Here are Lencioni’s five dysfunctions in order.

  1. Absence of Trust. Successful teams trust each other. Team members are vulnerable, open-up to each other, and accept feedback when they are performing below expectations. On a dysfunctional team there is an absence of trust, people talk behind each other’s backs, cliques are common, and they don’t believe in each other’s strengths. We saw this with the Red Sox when different members of the organization were critical of players and the manager to the press.
  2. Fear of Conflict. People on successful teams aren’t afraid to engage in good conflict where they debate about anything that improves results. Everyone is heard and ideas are debated. Team members aren’t personally offensive or defensive and only focus on activities that will improve results. Because dysfunctional teams don’t trust one another, they are unable to engage in good conflict that pushes the organization toward excellence. Although I don’t really know what happened in the Red Sox dugout, media reports suggest there was a great deal of bad, personal conflict, which displaces healthy conflict and makes the team dysfunctional.

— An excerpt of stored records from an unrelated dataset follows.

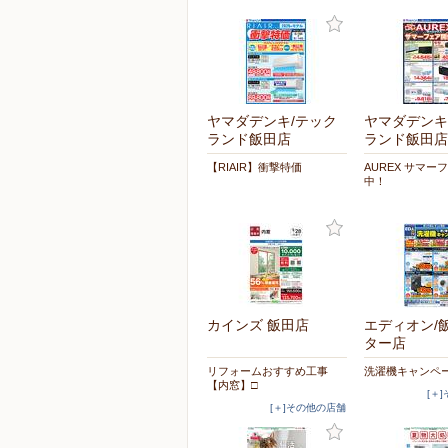
ヤマダデンキ/テック
ヤマダデンキ
ランド飯田店
ランド飯田店
【RIAIR】衝撃特価
AUREX サマー
中！
カインズ 飯田店
エディオン/
ター店
リフォームおすすめ工事
洗濯機キャンペ
【内窓】□
[＋
[＋]その他の店舗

  3. Lack of Commitment. Team members on successful teams are personally committed to the teams’ goals. If team members don’t really trust each other and don’t engage in healthy conflict and debate about team goals and strategies, they will most likely not be committed to common team goals. Individual objectives begin to trump team goals or objectives. Lencioni makes this important point – even if team members disagree about the goal, when they feel like they have been heard and their ideas discussed, they will be more willing to commit to the team goals even if they disagree with them. Many Red Sox players over the past year have clearly been focused only on themselves – a lack of conditioning and chicken and beer during the game, to name a few examples.
  4. Avoidance of Accountability. On successful teams, people hold themselves and peers personally responsible for actions and results. When team members are not committed to team goals and standards and they don’t engage in healthy conflict, they won’t hold each other accountable. The leader or manager becomes the “enforcer” of accountability and that only works for a limited time. For the Red Sox there were many examples of this dysfunction, which peaked at the time when only four players attended Johnny Pesky’s funeral. Not even a strong peer like David Ortiz could hold his team members accountable for this really simple and meaningful team activity.

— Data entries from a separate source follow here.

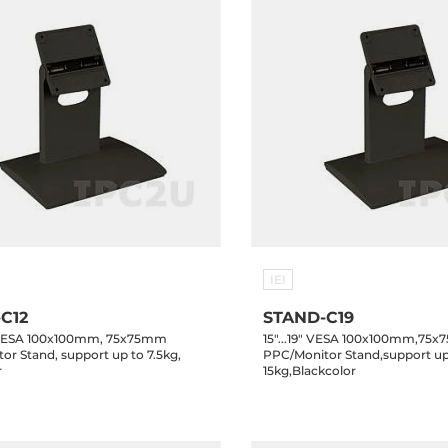
IEI
C12
STAND-C19
1" VESA 100x100mm, 75x75mm
15"...19" VESA 100x100mm,75
or Stand, support up to 7.5kg,
PPC/Monitor Stand,support up
r
15kg,Blackcolor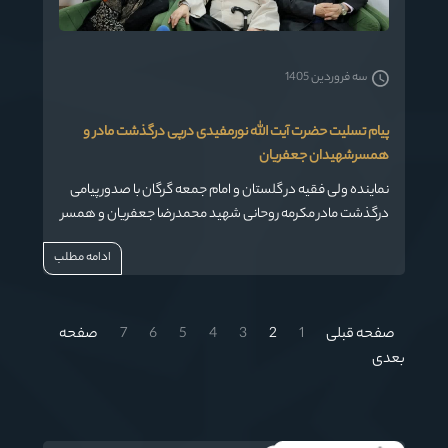
سه فروردین 1405
پیام تسلیت حضرت آیت الله نورمفیدی درپی درگذشت مادر و
همسرشهیدان جعفریان
نماینده ولی فقیه در گلستان و امام جمعه گرگان با صدور پیامی
درگذشت مادر مکرمه روحانی شهید محمدرضا جعفریان و همسر
شهید رجبعلی جعفریان را تسلیت گفت.
ادامه مطلب
صفحه قبلی
1
2
3
4
5
6
7
صفحه
بعدی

  5. Inattention to Team Results. I think we all know that people on successful teams really pay attention to the overall team results. When team members stop paying attention to and working hard toward achieving team results, this becomes the ultimate dysfunction. Poor results will follow. A symptom of this is when you see team members totally focused on only personal objectives without regard to the team objectives. It is a good thing for individuals to focus on their objectives as long as those objectives support the team’s objectives and are not in conflict with them. Baseball is one of the very few team sports where most of the competition during a game is really a one-on-one activity – pitcher vs. batter, for example. When certain Red Sox players blamed other players for the team’s failures, often behind their backs, this is when the team goals were undermined.

Unlike leaders of baseball teams, you can’t just trade away team members that may be contributing to your team’s dysfunction. You can, however, act proactively and make sure your team doesn’t become dysfunctional. Awareness of Lencioni’s Five Dysfunctions is a good first step. Then focus on building trust, engaging in good conflict, committing to common goals, holding each other accountable, and measuring and celebrating the team’s results. If you do this well you just might be able to keep your championship team together.